WHAT YOU SHOULD DO: Omitting all images, set down every line below exactly as it appears.

# # #

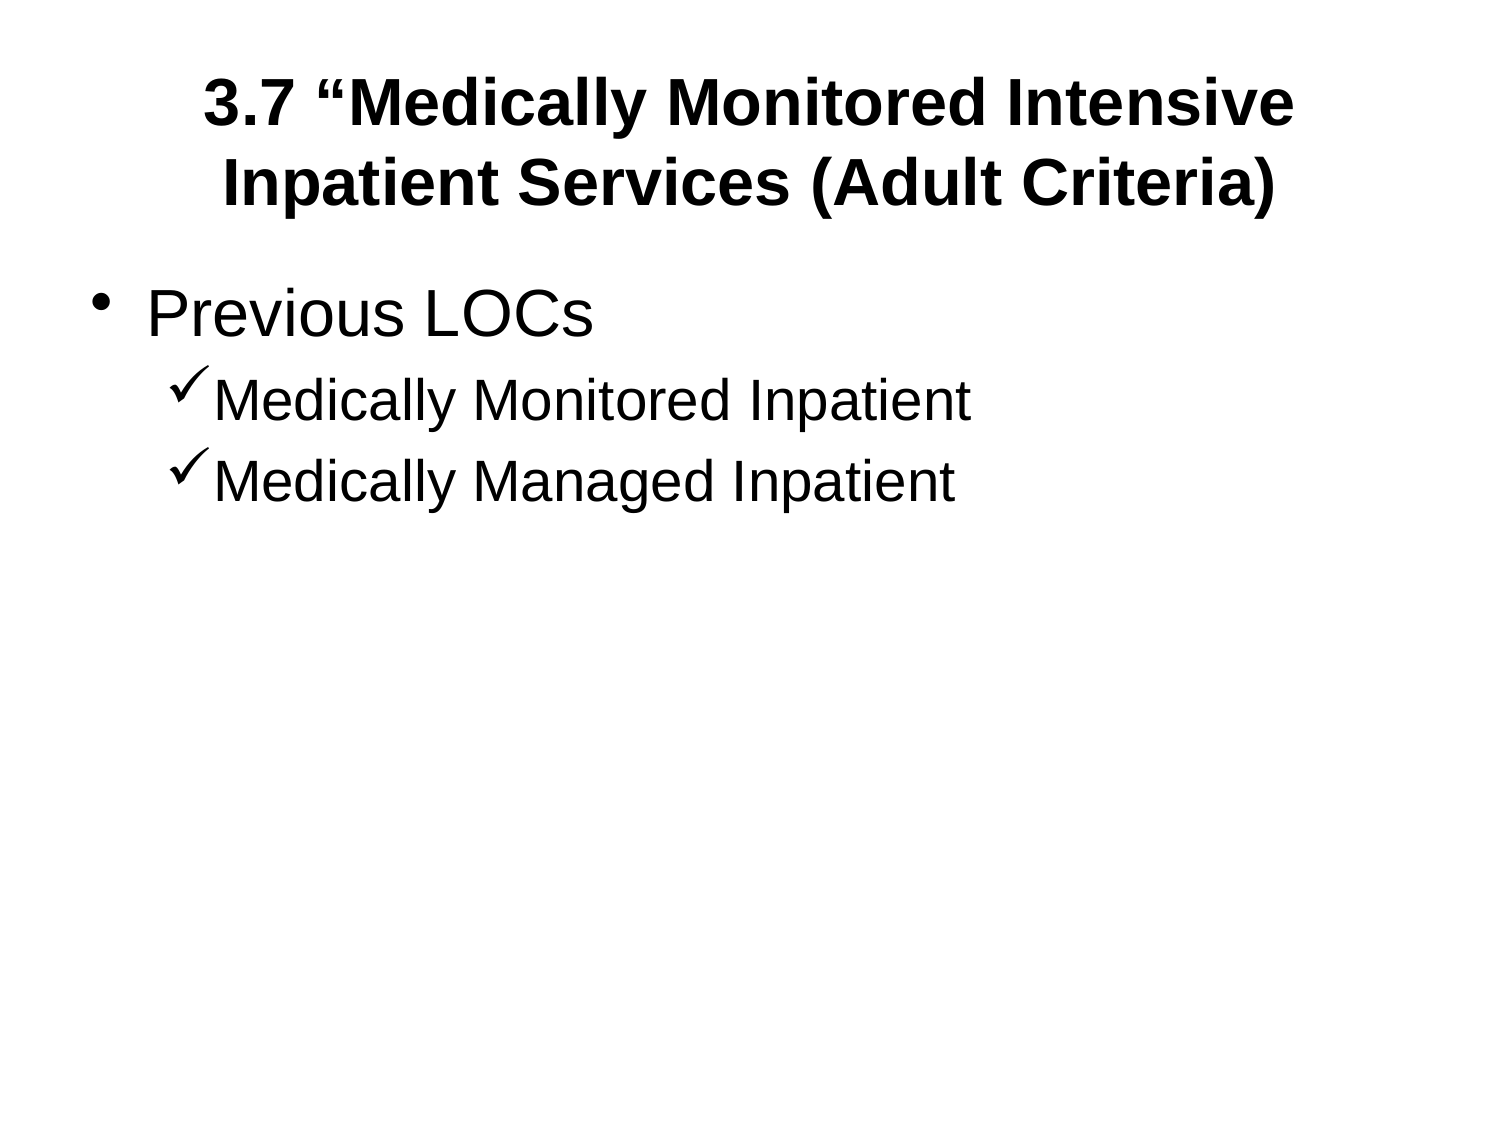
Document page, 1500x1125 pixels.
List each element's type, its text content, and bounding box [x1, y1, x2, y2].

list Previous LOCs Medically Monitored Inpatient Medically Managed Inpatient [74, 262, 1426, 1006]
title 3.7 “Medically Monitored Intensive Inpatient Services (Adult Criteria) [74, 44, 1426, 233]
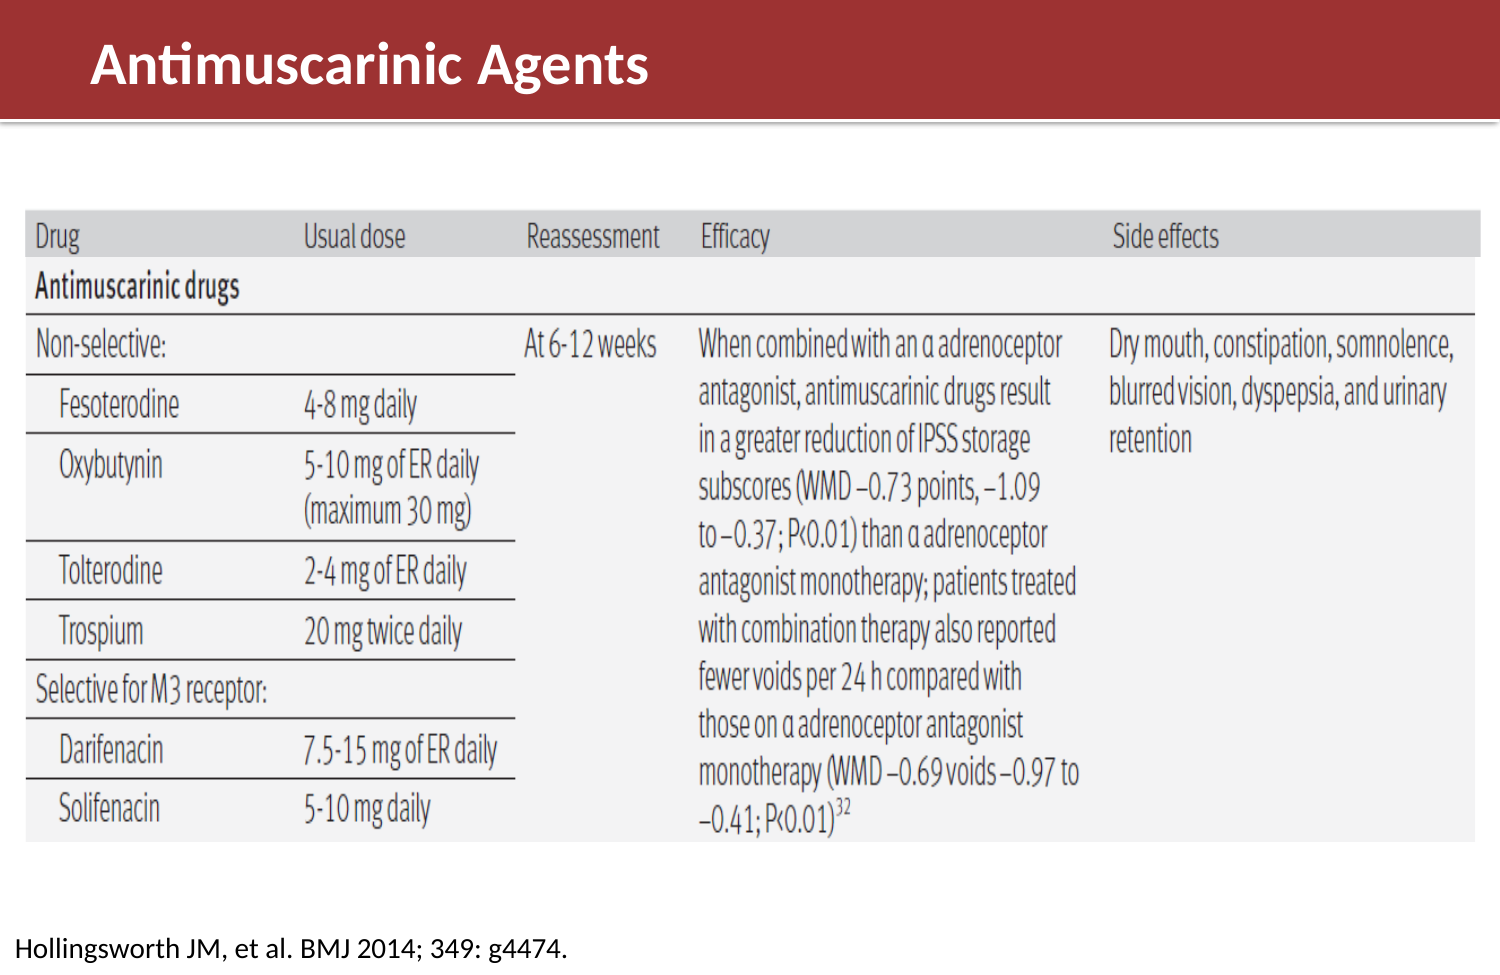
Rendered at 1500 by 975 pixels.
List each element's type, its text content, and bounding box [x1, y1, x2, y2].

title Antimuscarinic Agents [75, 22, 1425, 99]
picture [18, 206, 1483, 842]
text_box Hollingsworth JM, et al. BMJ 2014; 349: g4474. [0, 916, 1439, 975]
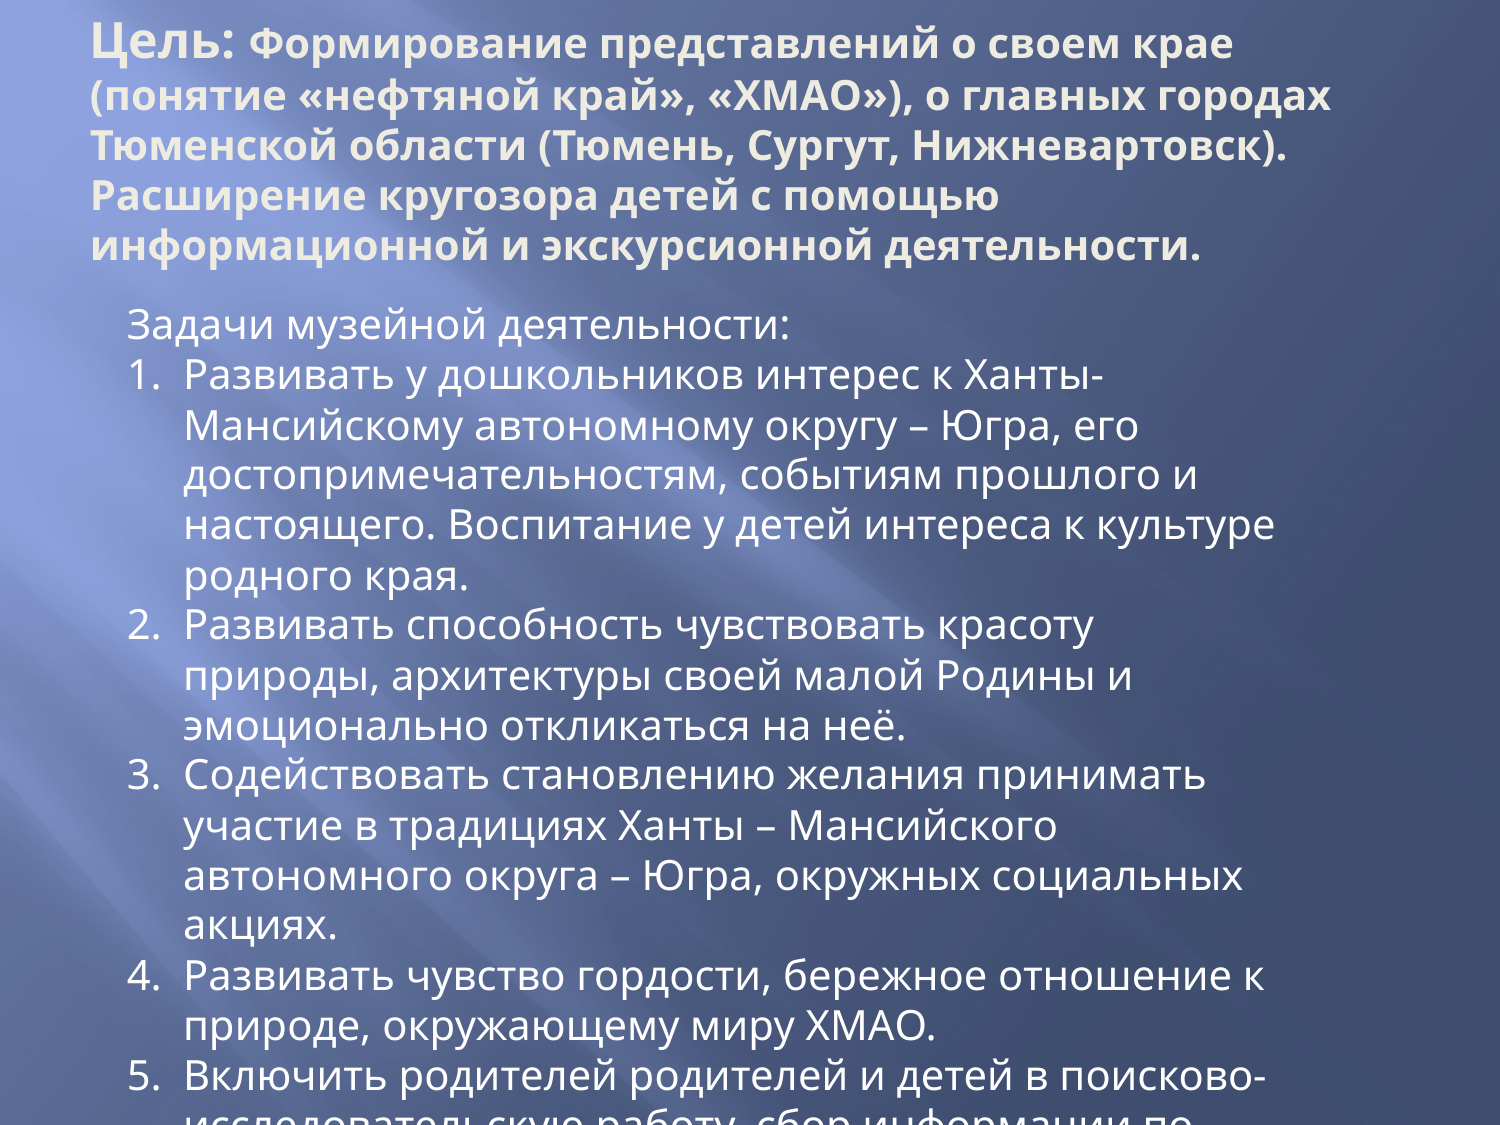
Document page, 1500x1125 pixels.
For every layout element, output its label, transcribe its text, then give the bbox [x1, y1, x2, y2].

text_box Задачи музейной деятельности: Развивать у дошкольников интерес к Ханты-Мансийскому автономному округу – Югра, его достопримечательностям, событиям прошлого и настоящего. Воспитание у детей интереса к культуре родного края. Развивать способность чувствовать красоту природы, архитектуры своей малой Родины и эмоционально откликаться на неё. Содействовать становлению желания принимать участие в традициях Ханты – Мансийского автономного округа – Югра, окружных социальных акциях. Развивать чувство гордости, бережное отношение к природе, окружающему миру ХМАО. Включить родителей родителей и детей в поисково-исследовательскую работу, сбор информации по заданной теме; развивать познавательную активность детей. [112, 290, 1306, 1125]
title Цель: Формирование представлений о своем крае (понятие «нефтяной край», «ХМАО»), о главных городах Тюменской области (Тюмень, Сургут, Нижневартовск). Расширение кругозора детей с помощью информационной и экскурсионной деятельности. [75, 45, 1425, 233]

# # #

TASK RESULT:
Document page, 1500x1125 pixels.
List each element's type, its text content, and bounding box [x1, y1, x2, y2].

list Previous LOCs Medically Monitored Inpatient Medically Managed Inpatient [74, 262, 1426, 1006]
title 3.7 “Medically Monitored Intensive Inpatient Services (Adult Criteria) [74, 44, 1426, 233]
Rendered at 1500 by 975 pixels.
List each element's type, its text content, and bounding box [x1, y1, x2, y2].

title Antimuscarinic Agents [75, 22, 1425, 99]
picture [18, 206, 1483, 842]
text_box Hollingsworth JM, et al. BMJ 2014; 349: g4474. [0, 916, 1439, 975]
Document page, 1500x1125 pixels.
For every layout element, output its label, transcribe its text, then give the bbox [x1, y1, x2, y2].

text_box Задачи музейной деятельности: Развивать у дошкольников интерес к Ханты-Мансийскому автономному округу – Югра, его достопримечательностям, событиям прошлого и настоящего. Воспитание у детей интереса к культуре родного края. Развивать способность чувствовать красоту природы, архитектуры своей малой Родины и эмоционально откликаться на неё. Содействовать становлению желания принимать участие в традициях Ханты – Мансийского автономного округа – Югра, окружных социальных акциях. Развивать чувство гордости, бережное отношение к природе, окружающему миру ХМАО. Включить родителей родителей и детей в поисково-исследовательскую работу, сбор информации по заданной теме; развивать познавательную активность детей. [112, 290, 1306, 1125]
title Цель: Формирование представлений о своем крае (понятие «нефтяной край», «ХМАО»), о главных городах Тюменской области (Тюмень, Сургут, Нижневартовск). Расширение кругозора детей с помощью информационной и экскурсионной деятельности. [75, 45, 1425, 233]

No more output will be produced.